Go with me to Joshua 5, I want to show you something. Joshua has the Israelites there on the edge of the Promised Land. They've come across the Jordan River, and they're camped, thinking toward what's going to happen when they go into that town where they've already seen through the eyes of the spies that those people are so big and so dominating that they felt like grasshoppers in their sight. And it says in verse 13 of Joshua chapter 5, "When Joshua was near Jericho, he looked up and saw a man standing in front of him with a drawn sword in his hand. And Joshua approached him and asked, 'Are you for us or for our enemy?' He says, 'Neither. I have now come as commander of the Lord's army.'" In other words, "I do not take sides".

And it says, "Then Joshua bowed with his face to the ground in worship and asked him, 'What does my lord want to say to his servant?' And the commander of the Lord's army said to Joshua, 'Remove the sandals from your feet, for the place where you are standing is holy.' And Joshua did that. Now, Jericho was strongly fortified because the Israelites. No one was leaving or entering. And the Lord said to Joshua," look carefully, "'Look, I have handed Jericho, its king, and its best soldiers over to you. Go march around that city.'"

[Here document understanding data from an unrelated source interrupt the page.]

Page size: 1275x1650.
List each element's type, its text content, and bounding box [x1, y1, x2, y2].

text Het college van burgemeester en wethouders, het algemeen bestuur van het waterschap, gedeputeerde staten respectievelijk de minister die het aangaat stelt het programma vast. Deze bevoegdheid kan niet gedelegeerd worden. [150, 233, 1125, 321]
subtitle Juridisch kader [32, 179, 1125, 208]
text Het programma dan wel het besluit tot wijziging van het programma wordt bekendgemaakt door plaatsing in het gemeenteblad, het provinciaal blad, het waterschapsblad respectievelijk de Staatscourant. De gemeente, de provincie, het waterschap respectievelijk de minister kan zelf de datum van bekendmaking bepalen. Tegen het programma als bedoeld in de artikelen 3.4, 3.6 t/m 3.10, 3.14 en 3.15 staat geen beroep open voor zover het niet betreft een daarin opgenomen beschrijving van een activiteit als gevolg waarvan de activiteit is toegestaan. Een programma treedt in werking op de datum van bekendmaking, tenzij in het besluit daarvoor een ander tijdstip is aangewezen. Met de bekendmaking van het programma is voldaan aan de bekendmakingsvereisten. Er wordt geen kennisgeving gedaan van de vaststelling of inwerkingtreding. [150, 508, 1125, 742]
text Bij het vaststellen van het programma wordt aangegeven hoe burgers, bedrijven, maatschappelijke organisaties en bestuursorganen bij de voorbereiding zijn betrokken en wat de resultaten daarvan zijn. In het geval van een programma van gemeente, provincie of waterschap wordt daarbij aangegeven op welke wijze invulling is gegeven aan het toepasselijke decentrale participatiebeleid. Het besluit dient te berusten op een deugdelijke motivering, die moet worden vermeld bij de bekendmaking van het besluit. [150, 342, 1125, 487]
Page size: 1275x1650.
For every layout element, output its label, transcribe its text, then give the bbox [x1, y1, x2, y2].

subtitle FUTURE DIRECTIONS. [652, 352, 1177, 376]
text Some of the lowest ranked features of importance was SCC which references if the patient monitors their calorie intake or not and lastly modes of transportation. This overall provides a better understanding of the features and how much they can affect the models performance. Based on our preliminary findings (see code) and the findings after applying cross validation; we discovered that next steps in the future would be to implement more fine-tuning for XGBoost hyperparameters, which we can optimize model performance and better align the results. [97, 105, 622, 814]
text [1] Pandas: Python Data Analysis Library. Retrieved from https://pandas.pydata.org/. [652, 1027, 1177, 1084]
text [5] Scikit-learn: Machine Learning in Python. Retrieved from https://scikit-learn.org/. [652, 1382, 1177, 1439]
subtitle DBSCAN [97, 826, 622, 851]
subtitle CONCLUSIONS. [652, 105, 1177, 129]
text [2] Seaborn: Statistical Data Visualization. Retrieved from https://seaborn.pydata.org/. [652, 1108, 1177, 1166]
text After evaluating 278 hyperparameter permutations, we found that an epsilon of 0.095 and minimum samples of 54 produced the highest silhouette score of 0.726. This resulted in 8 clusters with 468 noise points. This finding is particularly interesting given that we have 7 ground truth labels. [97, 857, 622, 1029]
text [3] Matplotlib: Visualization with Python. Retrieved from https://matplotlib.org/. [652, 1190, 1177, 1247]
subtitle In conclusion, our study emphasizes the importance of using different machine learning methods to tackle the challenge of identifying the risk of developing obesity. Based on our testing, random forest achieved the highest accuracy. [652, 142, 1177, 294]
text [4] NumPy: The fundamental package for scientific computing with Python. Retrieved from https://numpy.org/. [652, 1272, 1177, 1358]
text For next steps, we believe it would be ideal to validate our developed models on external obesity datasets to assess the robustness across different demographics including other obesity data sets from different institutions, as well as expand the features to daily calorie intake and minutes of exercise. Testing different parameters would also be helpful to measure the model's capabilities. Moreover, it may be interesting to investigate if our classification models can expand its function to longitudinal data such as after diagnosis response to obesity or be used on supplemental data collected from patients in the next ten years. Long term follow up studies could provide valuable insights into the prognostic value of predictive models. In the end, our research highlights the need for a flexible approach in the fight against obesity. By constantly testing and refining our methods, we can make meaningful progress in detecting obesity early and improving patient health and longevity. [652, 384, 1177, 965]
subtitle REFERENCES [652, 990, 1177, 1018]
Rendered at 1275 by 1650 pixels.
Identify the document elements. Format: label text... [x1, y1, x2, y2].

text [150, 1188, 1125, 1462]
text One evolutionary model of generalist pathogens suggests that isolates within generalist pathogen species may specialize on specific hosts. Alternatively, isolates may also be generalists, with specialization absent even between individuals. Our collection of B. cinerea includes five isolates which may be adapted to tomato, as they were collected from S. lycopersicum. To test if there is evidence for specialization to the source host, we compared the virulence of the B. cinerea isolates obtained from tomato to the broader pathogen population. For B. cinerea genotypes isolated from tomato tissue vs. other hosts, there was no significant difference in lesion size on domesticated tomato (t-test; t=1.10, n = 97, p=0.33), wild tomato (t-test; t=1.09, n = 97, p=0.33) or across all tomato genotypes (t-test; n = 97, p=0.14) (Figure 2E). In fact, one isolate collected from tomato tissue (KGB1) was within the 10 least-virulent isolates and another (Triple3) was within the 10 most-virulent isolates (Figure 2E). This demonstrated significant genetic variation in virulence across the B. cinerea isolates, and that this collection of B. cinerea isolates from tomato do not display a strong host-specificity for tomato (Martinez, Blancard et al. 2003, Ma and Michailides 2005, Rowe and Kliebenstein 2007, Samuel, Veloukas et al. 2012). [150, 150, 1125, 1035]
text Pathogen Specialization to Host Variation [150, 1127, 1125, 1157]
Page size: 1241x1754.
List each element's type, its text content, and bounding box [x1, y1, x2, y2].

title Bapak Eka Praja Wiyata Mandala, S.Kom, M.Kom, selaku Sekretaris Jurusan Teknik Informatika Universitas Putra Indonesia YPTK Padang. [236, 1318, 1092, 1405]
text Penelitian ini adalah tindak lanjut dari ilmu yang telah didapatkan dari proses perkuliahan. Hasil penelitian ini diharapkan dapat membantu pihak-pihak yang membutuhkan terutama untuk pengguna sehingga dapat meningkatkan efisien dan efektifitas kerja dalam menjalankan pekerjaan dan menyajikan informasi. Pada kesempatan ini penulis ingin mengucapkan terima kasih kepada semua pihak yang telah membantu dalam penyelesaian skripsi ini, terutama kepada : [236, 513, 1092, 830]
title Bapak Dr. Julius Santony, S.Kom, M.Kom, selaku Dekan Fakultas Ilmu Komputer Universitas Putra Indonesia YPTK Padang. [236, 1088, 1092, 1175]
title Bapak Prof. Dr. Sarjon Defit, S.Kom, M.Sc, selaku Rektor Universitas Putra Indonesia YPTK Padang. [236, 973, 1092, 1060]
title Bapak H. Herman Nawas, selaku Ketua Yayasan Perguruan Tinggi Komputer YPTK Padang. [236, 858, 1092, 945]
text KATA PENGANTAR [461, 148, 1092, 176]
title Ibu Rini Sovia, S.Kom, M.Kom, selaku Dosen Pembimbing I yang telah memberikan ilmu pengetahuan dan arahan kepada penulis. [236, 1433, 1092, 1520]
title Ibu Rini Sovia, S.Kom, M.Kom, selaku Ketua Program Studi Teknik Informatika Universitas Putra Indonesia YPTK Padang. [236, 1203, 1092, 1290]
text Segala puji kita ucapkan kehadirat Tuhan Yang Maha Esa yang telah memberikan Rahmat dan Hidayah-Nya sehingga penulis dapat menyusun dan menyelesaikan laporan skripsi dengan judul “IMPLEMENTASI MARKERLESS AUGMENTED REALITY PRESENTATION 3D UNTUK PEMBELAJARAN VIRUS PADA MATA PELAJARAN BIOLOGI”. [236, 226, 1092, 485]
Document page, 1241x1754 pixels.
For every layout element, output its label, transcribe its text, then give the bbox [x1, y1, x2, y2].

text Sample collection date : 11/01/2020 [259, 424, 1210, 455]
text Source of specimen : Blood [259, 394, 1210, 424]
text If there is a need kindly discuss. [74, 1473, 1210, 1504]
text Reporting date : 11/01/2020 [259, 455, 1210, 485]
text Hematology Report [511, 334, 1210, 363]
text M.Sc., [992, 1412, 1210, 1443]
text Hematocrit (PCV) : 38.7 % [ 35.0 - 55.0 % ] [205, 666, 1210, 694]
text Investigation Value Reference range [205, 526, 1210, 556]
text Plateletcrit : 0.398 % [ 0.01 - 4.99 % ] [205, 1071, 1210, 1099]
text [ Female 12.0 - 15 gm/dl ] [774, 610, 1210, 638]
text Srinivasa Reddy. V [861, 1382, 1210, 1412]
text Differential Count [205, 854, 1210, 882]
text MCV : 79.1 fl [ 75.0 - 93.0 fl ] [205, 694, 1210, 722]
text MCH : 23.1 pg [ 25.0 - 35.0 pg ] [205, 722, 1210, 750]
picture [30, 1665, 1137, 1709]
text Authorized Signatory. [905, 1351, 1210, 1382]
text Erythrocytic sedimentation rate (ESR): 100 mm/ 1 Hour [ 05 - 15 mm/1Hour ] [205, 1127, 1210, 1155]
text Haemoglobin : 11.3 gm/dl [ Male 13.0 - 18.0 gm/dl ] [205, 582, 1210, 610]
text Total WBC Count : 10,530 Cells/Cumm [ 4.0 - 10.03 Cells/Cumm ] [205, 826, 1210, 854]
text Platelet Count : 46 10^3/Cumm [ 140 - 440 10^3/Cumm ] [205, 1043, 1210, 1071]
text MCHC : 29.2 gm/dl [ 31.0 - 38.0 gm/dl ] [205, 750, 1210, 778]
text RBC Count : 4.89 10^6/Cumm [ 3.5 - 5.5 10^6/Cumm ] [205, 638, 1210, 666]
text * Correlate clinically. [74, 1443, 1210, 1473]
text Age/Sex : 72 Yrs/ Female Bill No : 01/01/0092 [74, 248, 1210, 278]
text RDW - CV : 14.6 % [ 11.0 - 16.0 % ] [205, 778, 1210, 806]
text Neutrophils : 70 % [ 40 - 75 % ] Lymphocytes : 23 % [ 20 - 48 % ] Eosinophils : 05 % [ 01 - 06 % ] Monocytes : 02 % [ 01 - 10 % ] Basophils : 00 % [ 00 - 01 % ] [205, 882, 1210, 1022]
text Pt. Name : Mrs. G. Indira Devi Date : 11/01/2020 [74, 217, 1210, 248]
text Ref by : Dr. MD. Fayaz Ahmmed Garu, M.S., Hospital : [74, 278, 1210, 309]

My husband Keith is a consummate outdoorsman. And from the time he was a little bitty guy, he was trained to see things that most of us never see in nature. And he was given such an appreciation of being outside and being able to look through what would camouflage into something that had life, that an eye that had not been trained to appreciate it would completely miss. He's the kind that will see a bird on the limb that nobody else would've noticed. He'll point out an owl to me that I wouldn't have seen, maybe a hawk. We live in the country, so this kind of thing happens all the time. There are times that he'll look through limbs, and he'll lean me in and go, "Do you see that doe right there"? Or maybe he'll see a fawn that's in under a shrub that's like 200 feet from us because he's got eyes trained that way.

And one of the things that he does with me is he'll get me over with him 'cause I'll say, "I don't see it. I don't see it, I don't see it". And he'll say, "Come over here, come over here". And he'll lean me into his right shoulder and have me put my head on his right shoulder. And then he takes his arm as straight as can be and points his finger. And he has me lean into it, he says, "Elizabeth, look all the way down my arm and look exactly where my finger is pointing". And every time, I see it. "Joshua, look. I have given them to you". He's got all this anxiety over there going like, "Whew, what are we gonna do? What are we gonna do? What are we gonna do"? All you're gonna have to do is march around it. He's not feeling like, I mean like, "They're ours". He's going, "Joshua, look, look. See it the way I see it. I have given you this victory".

All of us are looking for something, everything that has eyes, even the Lord. 2 Chronicles 16:9 says that, "The eyes of the Lord roam throughout the entire earth, looking for someone who is wholehearted toward him so that he can show himself strong in their behalf". 1 Peter 5:8 says that, "Satan is like a prowling lion, roaring and looking for someone, anyone to devour". Job 1 presents him the same way. God asks him, "Where have you been"? "I've been roaming through the earth," he says, "going to and fro, walking up and down on humans, constantly looking for something, someone, anything, anyone". And the voice of John the Baptist echoes through the centuries, through the eternal Word of God that is still warm with the breath of inspiration. And he says, "Look, the Lamb of God who takes away the sins of the world".